DO THIS:
Return each line from the entries below that includes the word "name".
=-=-=
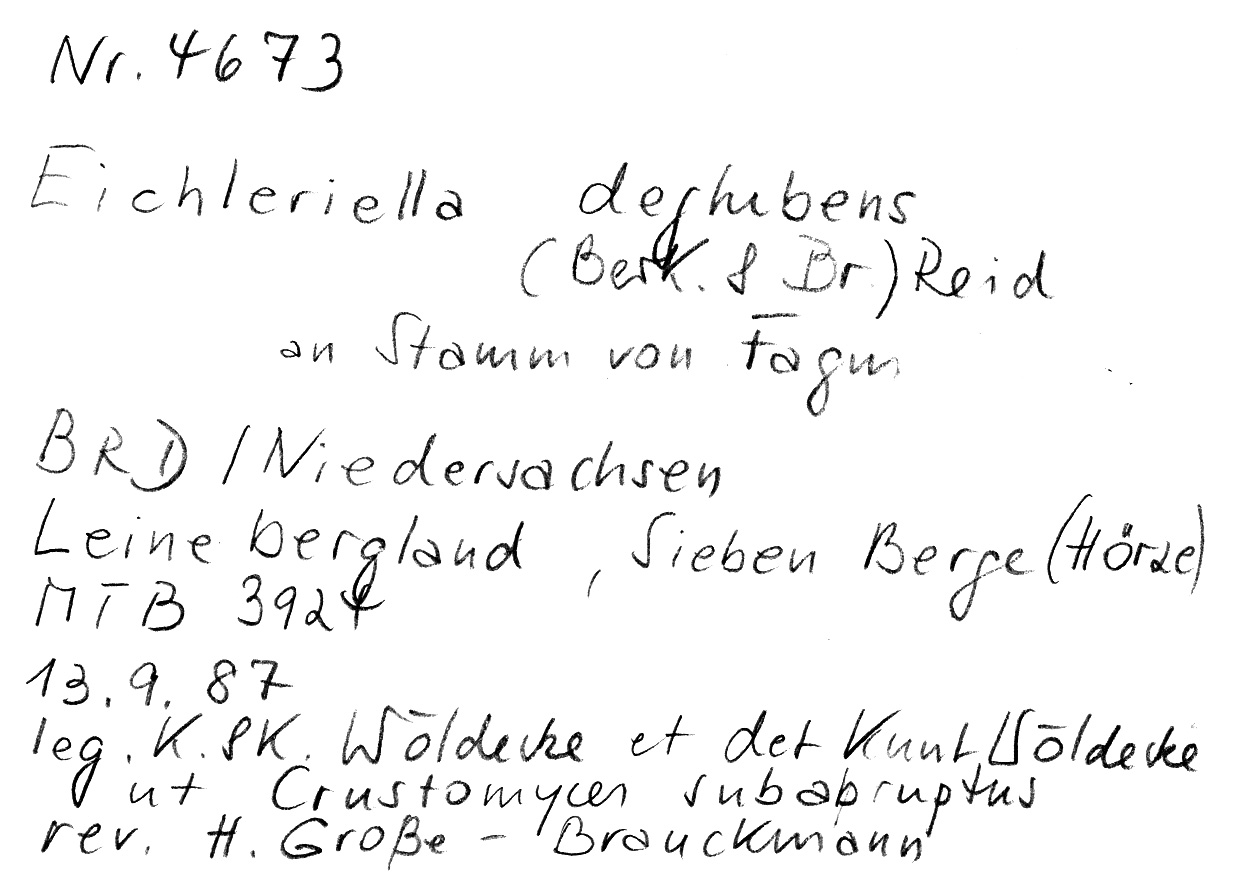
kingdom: Plantae
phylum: Tracheophyta
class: Magnoliopsida
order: Fagales
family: Fagaceae
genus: Fagus
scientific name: Fagus sylvatica
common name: Beech
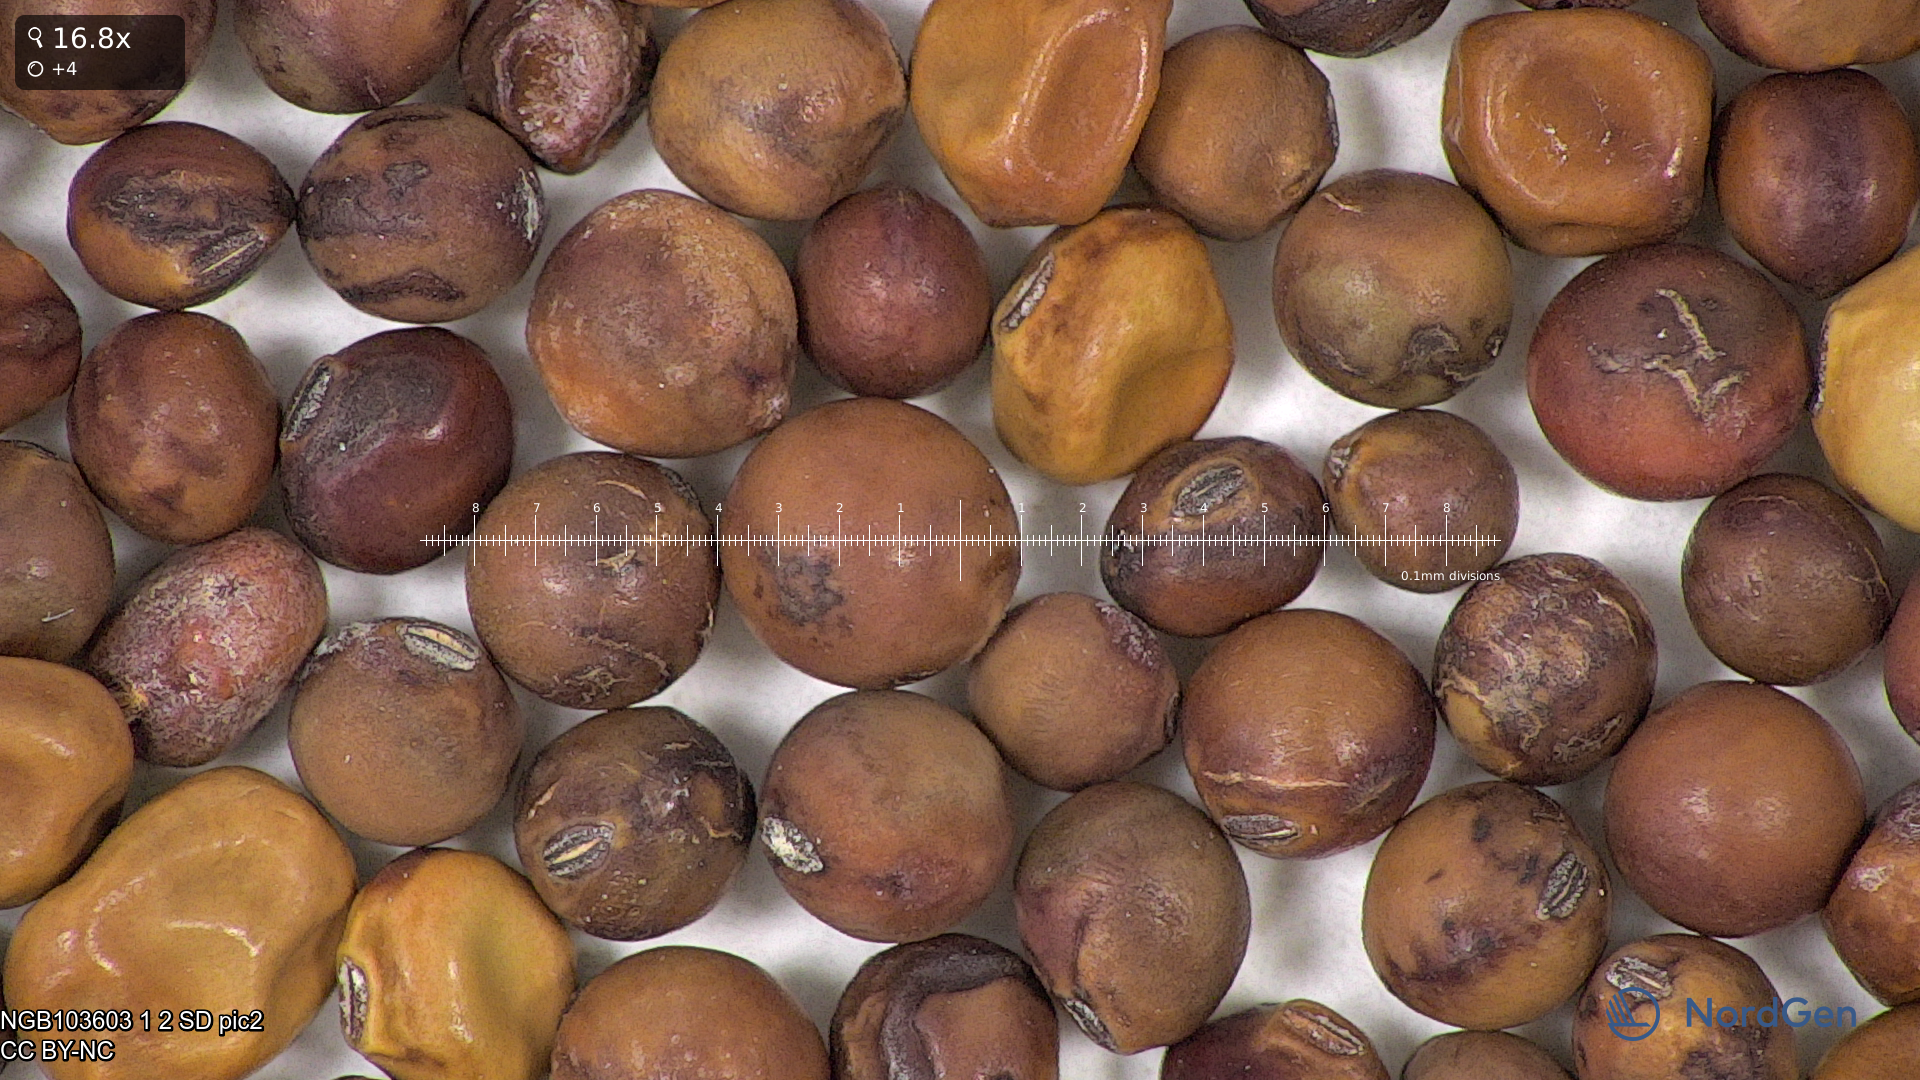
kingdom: Plantae
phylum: Tracheophyta
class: Magnoliopsida
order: Fabales
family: Fabaceae
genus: Lathyrus
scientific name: Lathyrus oleraceus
=-=-=
EXERCISE ANSWER:
scientific name: Fagus sylvatica
common name: Beech
scientific name: Lathyrus oleraceus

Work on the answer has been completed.